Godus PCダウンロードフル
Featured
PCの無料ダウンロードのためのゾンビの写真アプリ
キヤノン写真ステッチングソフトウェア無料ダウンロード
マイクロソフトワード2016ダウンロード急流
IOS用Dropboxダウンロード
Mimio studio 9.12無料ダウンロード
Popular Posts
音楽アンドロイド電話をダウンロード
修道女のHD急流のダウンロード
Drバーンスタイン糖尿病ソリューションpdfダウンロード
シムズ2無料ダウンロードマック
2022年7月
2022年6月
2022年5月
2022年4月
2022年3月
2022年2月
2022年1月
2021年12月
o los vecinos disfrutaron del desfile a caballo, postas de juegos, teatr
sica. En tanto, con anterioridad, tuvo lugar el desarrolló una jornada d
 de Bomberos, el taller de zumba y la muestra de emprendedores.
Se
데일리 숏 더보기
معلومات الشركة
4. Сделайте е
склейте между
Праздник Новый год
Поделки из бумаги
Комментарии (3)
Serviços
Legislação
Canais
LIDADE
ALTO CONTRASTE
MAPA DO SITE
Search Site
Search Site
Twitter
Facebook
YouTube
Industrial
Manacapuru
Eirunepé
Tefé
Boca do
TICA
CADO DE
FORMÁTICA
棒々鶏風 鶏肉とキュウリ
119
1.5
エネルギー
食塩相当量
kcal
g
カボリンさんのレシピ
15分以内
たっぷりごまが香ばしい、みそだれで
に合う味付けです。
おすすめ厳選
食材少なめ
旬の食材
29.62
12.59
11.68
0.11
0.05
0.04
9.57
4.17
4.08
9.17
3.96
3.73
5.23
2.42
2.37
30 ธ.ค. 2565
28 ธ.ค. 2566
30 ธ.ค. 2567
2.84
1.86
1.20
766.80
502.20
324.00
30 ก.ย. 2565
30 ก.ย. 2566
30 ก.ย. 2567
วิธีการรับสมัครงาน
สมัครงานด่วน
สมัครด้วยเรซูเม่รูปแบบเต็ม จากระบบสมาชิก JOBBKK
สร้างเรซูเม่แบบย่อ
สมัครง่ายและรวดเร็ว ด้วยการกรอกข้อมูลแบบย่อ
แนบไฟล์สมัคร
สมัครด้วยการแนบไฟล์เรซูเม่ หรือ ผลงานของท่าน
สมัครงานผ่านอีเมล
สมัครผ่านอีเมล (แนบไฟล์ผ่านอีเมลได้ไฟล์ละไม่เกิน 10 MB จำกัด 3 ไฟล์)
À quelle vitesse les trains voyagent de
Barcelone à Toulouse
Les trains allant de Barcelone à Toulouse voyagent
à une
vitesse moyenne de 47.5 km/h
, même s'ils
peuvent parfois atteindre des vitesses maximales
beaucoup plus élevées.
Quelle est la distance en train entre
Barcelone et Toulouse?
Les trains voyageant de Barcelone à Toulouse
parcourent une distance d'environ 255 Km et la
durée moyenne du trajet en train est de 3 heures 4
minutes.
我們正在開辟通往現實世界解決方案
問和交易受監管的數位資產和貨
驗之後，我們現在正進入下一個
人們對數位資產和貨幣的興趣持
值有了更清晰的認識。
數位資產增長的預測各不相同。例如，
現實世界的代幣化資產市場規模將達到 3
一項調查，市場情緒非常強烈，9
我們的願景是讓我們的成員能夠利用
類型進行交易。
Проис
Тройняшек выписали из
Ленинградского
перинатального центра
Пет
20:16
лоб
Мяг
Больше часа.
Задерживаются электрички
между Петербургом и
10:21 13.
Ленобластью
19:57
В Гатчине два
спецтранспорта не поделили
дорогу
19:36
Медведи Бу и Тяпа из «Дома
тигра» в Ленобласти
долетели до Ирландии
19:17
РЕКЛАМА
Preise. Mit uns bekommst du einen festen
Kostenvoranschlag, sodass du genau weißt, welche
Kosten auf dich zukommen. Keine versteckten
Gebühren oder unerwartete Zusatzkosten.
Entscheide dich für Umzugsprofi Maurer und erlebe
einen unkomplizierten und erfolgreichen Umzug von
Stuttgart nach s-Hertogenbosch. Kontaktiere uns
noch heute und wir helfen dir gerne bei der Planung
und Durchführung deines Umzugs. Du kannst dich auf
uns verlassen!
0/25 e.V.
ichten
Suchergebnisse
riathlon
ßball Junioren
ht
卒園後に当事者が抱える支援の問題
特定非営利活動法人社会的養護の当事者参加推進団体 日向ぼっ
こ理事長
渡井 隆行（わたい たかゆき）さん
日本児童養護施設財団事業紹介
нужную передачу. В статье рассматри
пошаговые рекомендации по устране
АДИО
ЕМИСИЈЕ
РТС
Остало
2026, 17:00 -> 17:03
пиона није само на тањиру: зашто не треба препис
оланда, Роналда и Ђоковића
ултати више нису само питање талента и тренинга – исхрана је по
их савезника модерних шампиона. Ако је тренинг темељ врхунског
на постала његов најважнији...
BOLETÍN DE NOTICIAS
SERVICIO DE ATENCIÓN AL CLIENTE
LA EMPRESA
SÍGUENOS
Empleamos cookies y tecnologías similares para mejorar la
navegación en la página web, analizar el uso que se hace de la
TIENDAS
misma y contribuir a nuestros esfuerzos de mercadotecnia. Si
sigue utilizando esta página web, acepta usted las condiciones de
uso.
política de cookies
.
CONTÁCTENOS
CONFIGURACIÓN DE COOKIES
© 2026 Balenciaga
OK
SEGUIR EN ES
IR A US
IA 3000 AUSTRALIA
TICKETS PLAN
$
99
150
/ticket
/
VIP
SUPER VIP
####################
**Assignment**
Filter the listing above by the word "dich"; copy each line that passes.

**Task result**
Kosten auf dich zukommen. Keine versteckten
Entscheide dich für Umzugsprofi Maurer und erlebe
und Durchführung deines Umzugs. Du kannst dich auf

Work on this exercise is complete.